課題 | 下にある音丸の唄についての課題文を、「音丸は楽譜が読めなかったが、練習するときに」を含む箇所から「またテレビ東京の懐メロ番組を見たりするとよくわかる。」までもう一度書いてください。その際、「楽譜」を「譜面」に入れ替えてください。

素直に譜面通りに唄ったら全くおもしろくない唄だが、
音丸が自分なりに細かい節回しを入れて工夫しているので
とても聴き応えがあるものになっている。
音丸は楽譜が読めなかったが、練習するときに
歌詞を書いた紙に自分にしかわからない独特の記号を
書き込んでいって、節回しを考えて工夫したらしい。
そのため、唄うたびに違ったりすることは決してなく、
どれだけ細かい節でも、何年たっても同じ節回しだった。
「船頭可愛や」のオリジナル盤とステレオ盤を聴き比べたり、
またテレビ東京の懐メロ番組を見たりするとよくわかる。

「花嫁行進曲」
一連の民謡調歌謡とはずいぶん毛色が違うヒット曲。
ネエとは言ってないが、これもネエ小唄の範疇かもしれない。
松原操が吹き込む予定だったが急病になり、
音丸にお鉢が回ってきたらしく、慌てて練習したとのこと。
かわいい声で唄っているのだが、年齢もあるし
コブシはごく少なめにしてあっさり唄っていても
地が日本調の節回しなので、あまり新婚さんらしくない。

表示内容 |

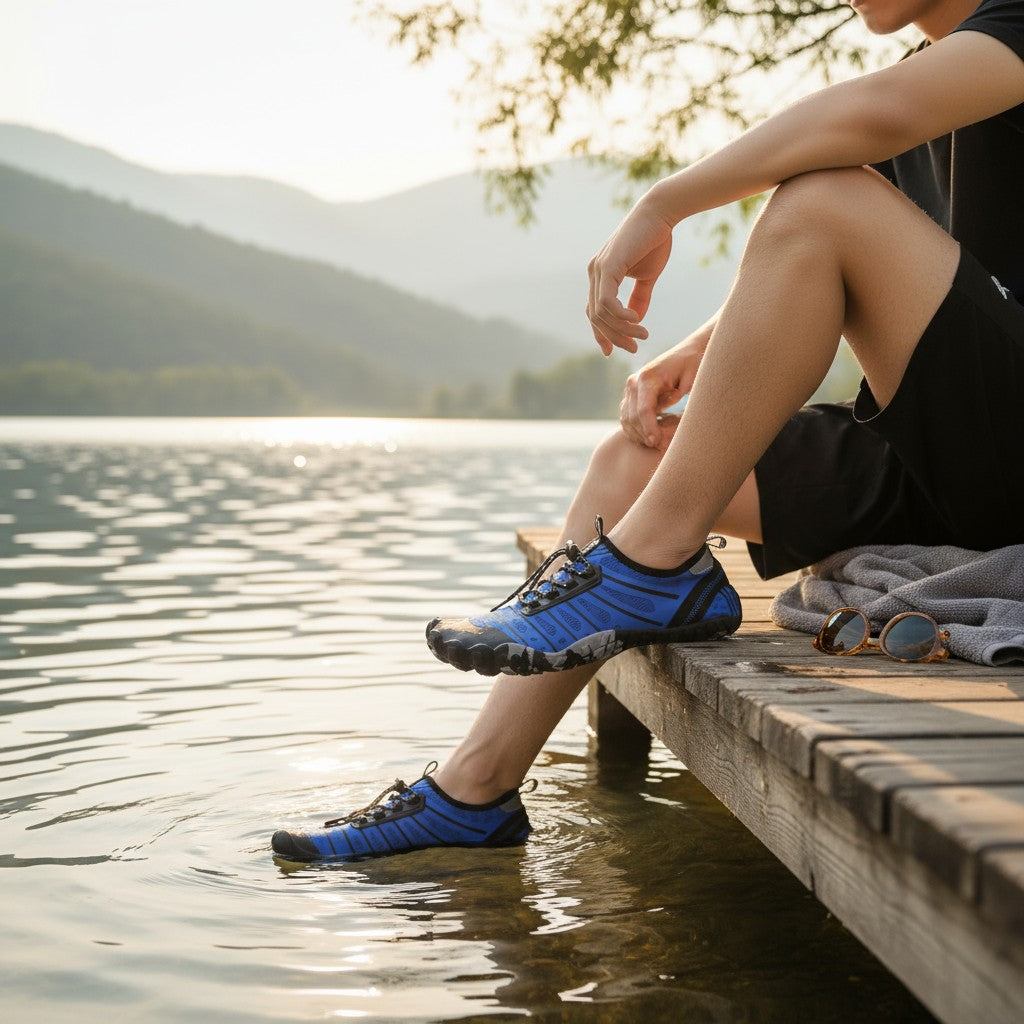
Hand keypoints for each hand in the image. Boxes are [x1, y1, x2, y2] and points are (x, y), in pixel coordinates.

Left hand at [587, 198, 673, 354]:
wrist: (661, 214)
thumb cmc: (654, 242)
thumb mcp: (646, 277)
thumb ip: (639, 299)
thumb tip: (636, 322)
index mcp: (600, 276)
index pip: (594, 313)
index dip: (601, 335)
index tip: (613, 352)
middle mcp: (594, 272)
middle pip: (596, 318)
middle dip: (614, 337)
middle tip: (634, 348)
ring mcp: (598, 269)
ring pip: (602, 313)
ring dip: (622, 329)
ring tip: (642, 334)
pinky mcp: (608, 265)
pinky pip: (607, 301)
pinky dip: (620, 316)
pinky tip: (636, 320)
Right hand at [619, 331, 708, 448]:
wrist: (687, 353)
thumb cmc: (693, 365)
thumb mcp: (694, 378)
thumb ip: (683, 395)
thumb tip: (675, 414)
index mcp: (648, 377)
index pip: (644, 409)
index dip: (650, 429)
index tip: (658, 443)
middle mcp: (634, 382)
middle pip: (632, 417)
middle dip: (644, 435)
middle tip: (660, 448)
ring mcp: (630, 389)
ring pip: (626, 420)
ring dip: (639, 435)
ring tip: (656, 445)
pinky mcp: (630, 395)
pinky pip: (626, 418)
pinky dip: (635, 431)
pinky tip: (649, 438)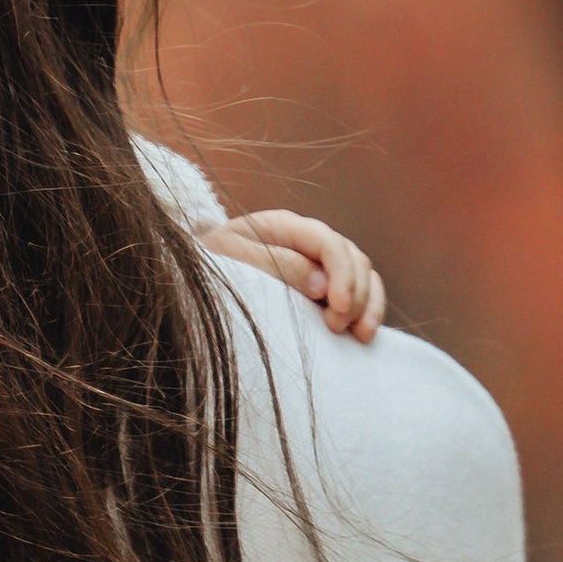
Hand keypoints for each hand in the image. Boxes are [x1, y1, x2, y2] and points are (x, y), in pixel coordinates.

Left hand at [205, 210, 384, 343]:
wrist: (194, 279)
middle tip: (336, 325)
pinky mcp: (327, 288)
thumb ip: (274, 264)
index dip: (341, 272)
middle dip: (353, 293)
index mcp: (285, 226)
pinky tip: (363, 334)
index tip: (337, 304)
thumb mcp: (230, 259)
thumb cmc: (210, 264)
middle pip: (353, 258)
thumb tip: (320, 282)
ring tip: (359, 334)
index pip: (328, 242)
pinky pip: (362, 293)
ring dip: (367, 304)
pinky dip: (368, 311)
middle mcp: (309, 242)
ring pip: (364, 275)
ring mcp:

解答 |
音丸は譜面が読めなかったが、練習するときに
歌詞を書いた紙に自分にしかわからない独特の記号を
書き込んでいって、節回しを考えて工夫したらしい。
そのため、唄うたびに違ったりすることは決してなく、
どれだけ細かい節でも、何年たっても同じ節回しだった。
「船頭可愛や」のオリジナル盤とステレオ盤を聴き比べたり、
またテレビ東京の懐メロ番組を見たりするとよくわかる。